Scanning booths in Tallinn
Timmu Tõke, Rainer Selvet, Kaspar Tiri, and Haver Järveoja founded Wolfprint 3D in Tallinn, Estonia in 2014, building the Luna — a 3D-scanning booth that captured a person's face in about 90 seconds for use in VR. By late 2016 they had built four booths and scanned over 5,000 people, placing units in airports and malls. It was the hard way to make avatars, and the founders knew it: in late 2018 the company abandoned hardware entirely, shortened its name to Wolf3D, and set about generating 3D avatars from a single 2D photograph — a bet that the phone camera, not the booth, was the scanner that mattered.
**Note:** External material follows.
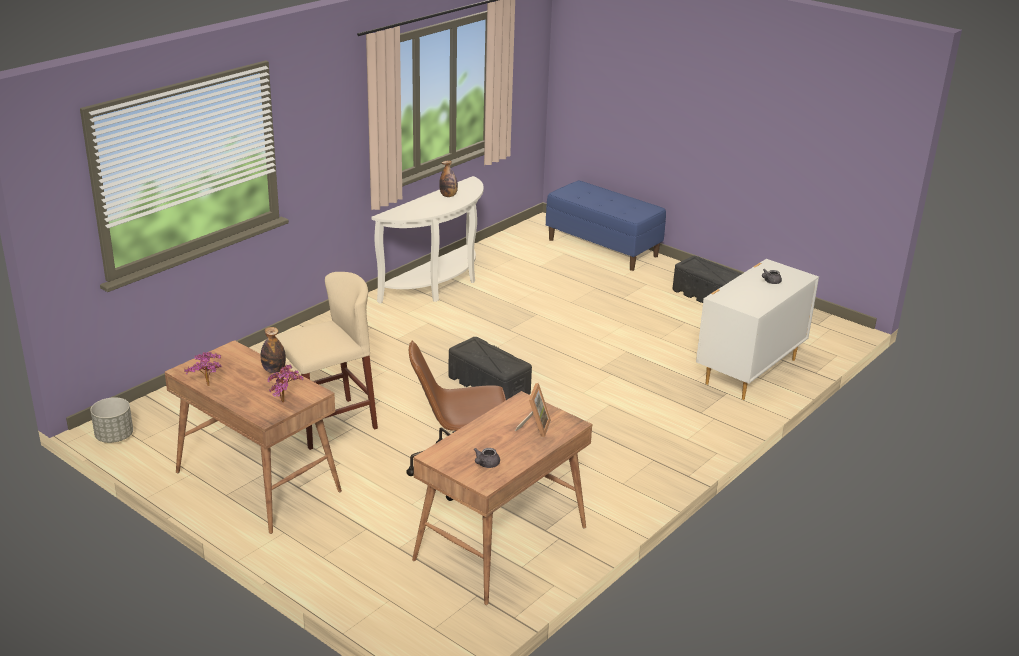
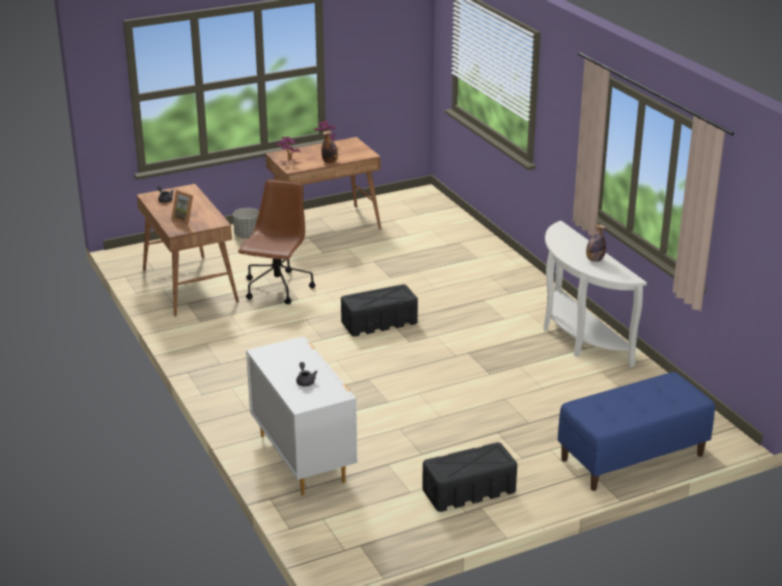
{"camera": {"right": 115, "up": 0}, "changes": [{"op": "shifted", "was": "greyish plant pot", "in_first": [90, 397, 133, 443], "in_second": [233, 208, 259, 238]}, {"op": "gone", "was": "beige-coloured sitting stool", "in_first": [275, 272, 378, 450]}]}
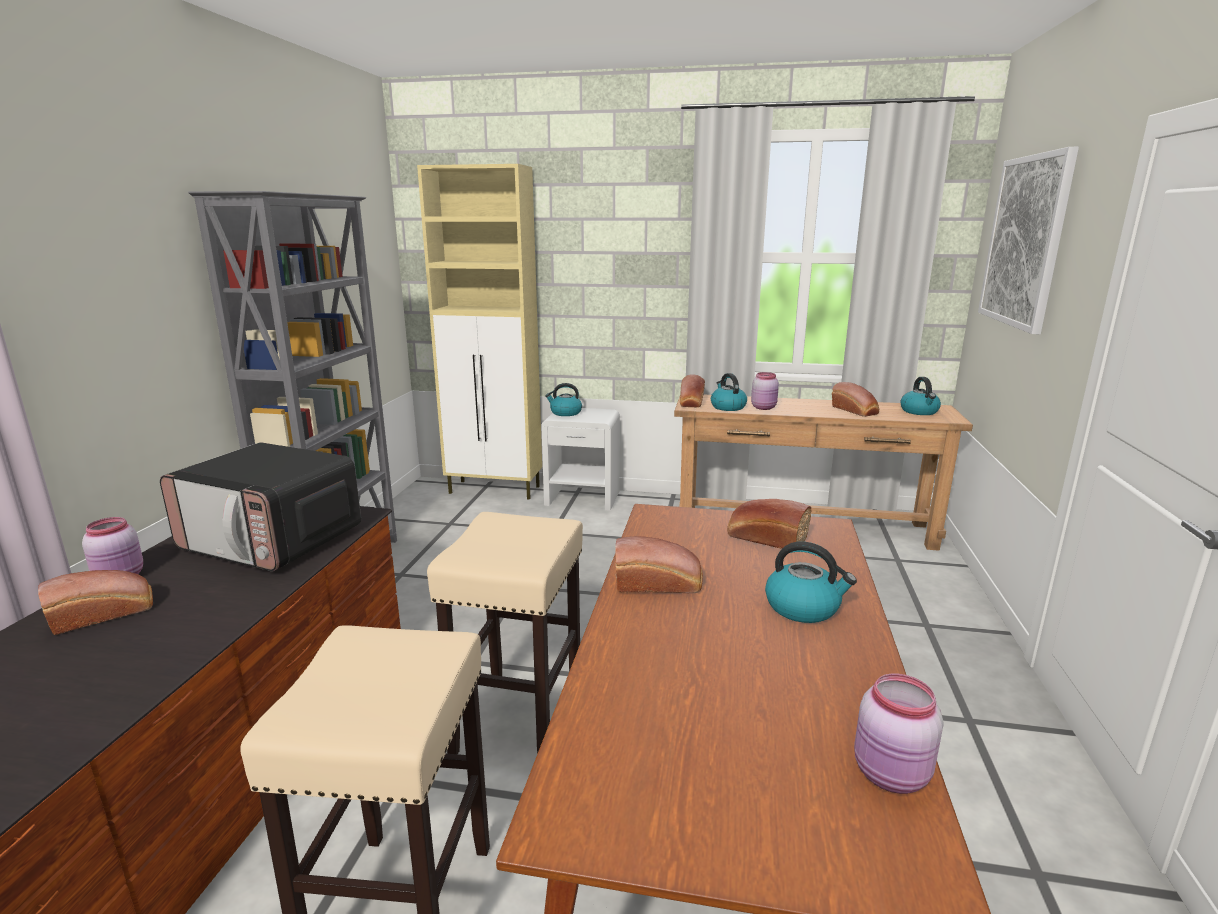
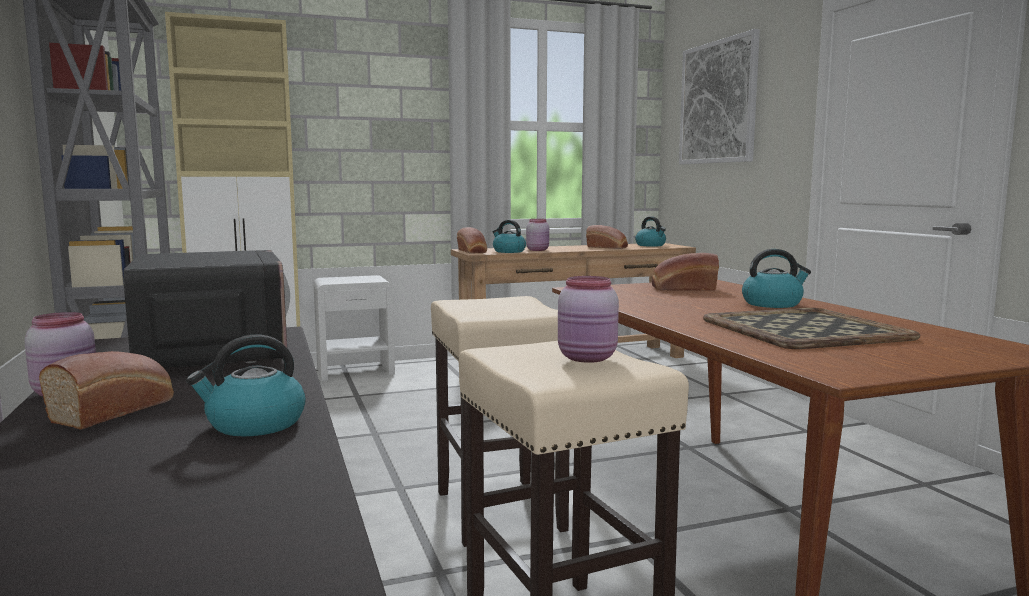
{"camera": {"right": -30, "up": -10}, "changes": [{"op": "rotated", "was": "microwave oven", "in_first": [160, 442, 361, 572], "in_second": [123, 250, 290, 369], "clockwise": -105}, {"op": "shifted", "was": "kettle", "in_first": [545, 383, 582, 416], "in_second": [186, 335, 306, 436]}, {"op": "shifted", "was": "pinkish preserve jar", "in_first": [854, 674, 943, 794], "in_second": [558, 276, 619, 363]}, {"op": "new", "now": "serving tray", "in_second": [703, 308, 920, 349]}, {"op": "gone", "was": "bakery bread", "in_first": [615, 536, 703, 593]}]}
One avatar for every world
In mid-2020, Wolf3D launched Ready Player Me: a plug-and-play avatar creator any developer could embed for free, with an SDK to import the resulting rigged 3D character into their game or app. A user made one avatar from a selfie and carried it everywhere — an interoperable identity layer for what would soon be called the metaverse. Early integrations like VRChat gave it credibility, and the developer flywheel spun fast enough that the company renamed itself after the product in early 2021. A $1.3 million seed from Trind Ventures (August 2020) and a $13 million Series A led by Taavet+Sten, the fund of Wise founders Taavet Hinrikus and Sten Tamkivi (December 2021), funded the transition.